Contó la historia a trompicones, interrumpida por su respiración irregular. Esperaba que Leo no llegaría más tarde de las cuatro. Como a las cinco no había llegado, se irritó lo suficiente para salir en su busca y darle un buen rapapolvo cuando lo encontrara. Al fin y al cabo, él sabía que debía volver a casa nada más salir de la escuela. Pero cuando intentó encender el Mercedes, descubrió que tenía un neumático pinchado, de modo que marchó a pie.

– Recorrí todos los caminos posibles -dijo.

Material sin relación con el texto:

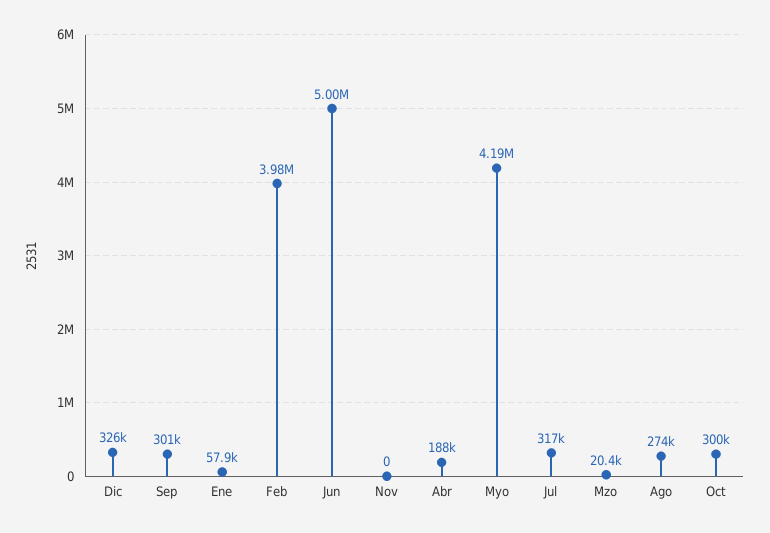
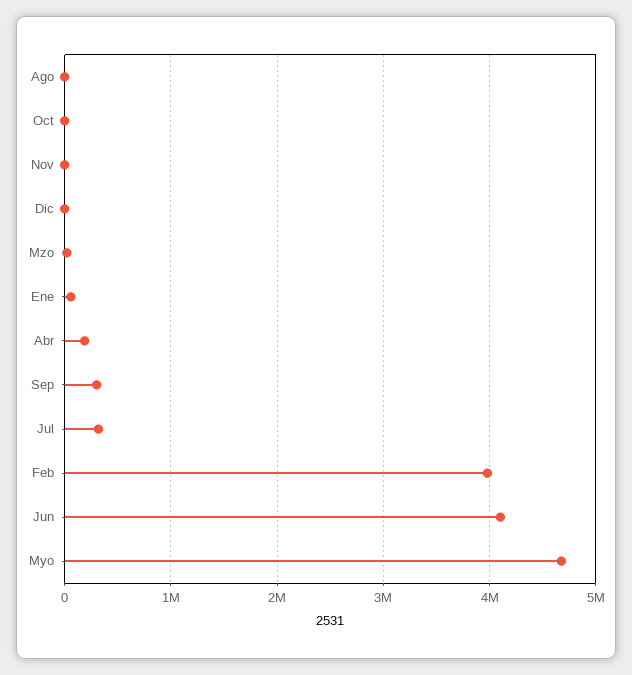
  {
-   "Dic": 326000,
+   "Dic": 0,
    "Sep": 301000,
    "Ene": 57900,
    "Feb": 3980000,
-   "Jun": 5000000,
+   "Jun": 4100000,
    "Nov": 0,
    "Abr": 188000,
-   "Myo": 4190000,
+   "Myo": 4700000,
    "Jul": 317000,
    "Mzo": 20400,
-   "Ago": 274000,
+   "Ago": 0,
-   "Oct": 300000
+   "Oct": 0
  }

Los recitó a su marido como para demostrarlo. Estaba sentada en el borde del sofá del salón, y sus manos temblaban sosteniendo el vaso de whisky que Luxford le había servido. Su marido estaba acuclillado ante ella y de vez en cuando apartaba el pelo de su cara.

– Después de recorrer cada camino, todos, volví a casa por el cementerio. Y la gorra… y la gorra de Leo…

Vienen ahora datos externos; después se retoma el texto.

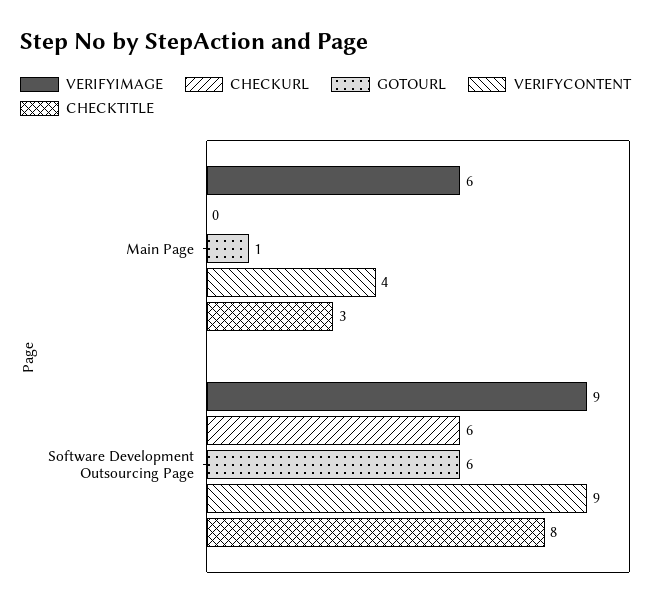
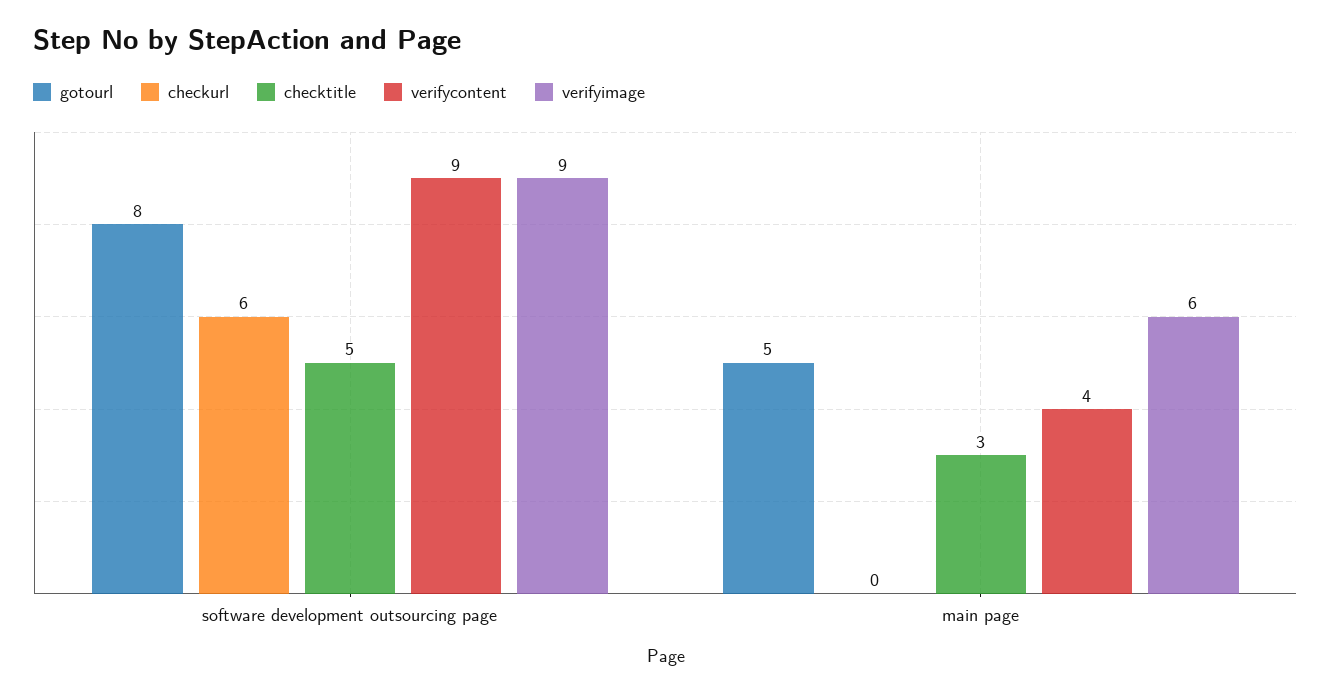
  {
    "VERIFYIMAGE": {
      "Main Page": 6,
      "Software Development Outsourcing Page": 9
    },
    "CHECKURL": {
      "Main Page": 0,
      "Software Development Outsourcing Page": 6
    },
    "GOTOURL": {
-     "Main Page": 1,
+     "Main Page": 5,
-     "Software Development Outsourcing Page": 6
+     "Software Development Outsourcing Page": 8
    },
    "VERIFYCONTENT": {
      "Main Page": 4,
      "Software Development Outsourcing Page": 9
    },
    "CHECKTITLE": {
      "Main Page": 3,
-     "Software Development Outsourcing Page": 8
+     "Software Development Outsourcing Page": 5
    }
  }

Se llevó el vaso a la boca. Tintineó contra sus dientes.

Daba la impresión de que Luxford sabía lo que Fiona no se atrevía a expresar con palabras.

– ¿En el cementerio? -preguntó-. ¿Encontraste la gorra de Leo en el cementerio?

Las lágrimas afloraron a los ojos de Fiona.

– Pero Leo sabe que no debe entrar solo en el cementerio de Highgate. -Luxford parecía perplejo-. Se lo dije, Fiona. Se lo dije un millón de veces.

– Claro que lo sabe, pero es un niño y es curioso. Y el cementerio… ya sabes cómo es. Lleno de vegetación, misterioso, un lugar para la aventura. Pasa al lado cada día. Habrá pensado…

– Dios mío, ¿te ha hablado de ir allí?

– ¿Hablado de…? Dennis, ha crecido con ese cementerio prácticamente en su jardín trasero. Lo ha visto. Le interesan las tumbas y las estatuas. Ha leído sobre ello y…

Luxford se levantó. Hundió las manos en los bolsillos y dio media vuelta.

– ¿Qué? -preguntó Fiona, con la voz temblorosa de pánico-. ¿Qué? ¿Qué?

Luxford giró en redondo.

– ¿Le alentaste?

– ¿A qué?

– A visitar las tumbas. A vivir aventuras en el jodido cementerio. ¿Le alentaste, Fiona? ¿Por eso fue?

– ¡No! Sólo contesté a sus preguntas.

– Lo cual avivó su curiosidad v estimuló su imaginación.

– ¿Qué debía hacer cuando mi hijo me hacía preguntas?

– Lo cual le llevó a saltar el muro.

– ¿Me estás echando la culpa? Tú, que insistes en que vaya a pie a la escuela, que exigiste que nunca le mimara…

– Lo cual, sin duda, le llevó a los brazos de algún pervertido que le llevó a dar un paseo desde el cementerio de Brompton Highgate.

– ¡Dennis!

Lynley se apresuró a intervenir.

– Está exagerando, Luxford. Puede que haya una explicación sencilla.

– A la mierda sus explicaciones sencillas.

– Debemos telefonear a los amigos del chico -siguió Lynley-. Y hablar con el director del colegio de Leo, así como con su profesor. Sólo han pasado dos horas desde que tenía que llegar a casa, y puede que se haya asustado por nada.

Como para apoyar las palabras de Lynley, el teléfono sonó. Luxford se precipitó al otro lado del salón y lo cogió. Ladró un «,Sí?». Alguien habló al otro lado de la línea. La mano izquierda de Luxford cubrió el auricular.

– ¡Leo! -dijo. Su mujer se levantó como impulsada por un resorte-. ¿Dónde demonios estás? ¿Tienes idea de lo preocupados que nos encontramos?

– ¿Dónde está? Dermis, deja que hable con él.

Luxford alzó una mano para detener a su mujer. Escuchó en silencio durante diez segundos.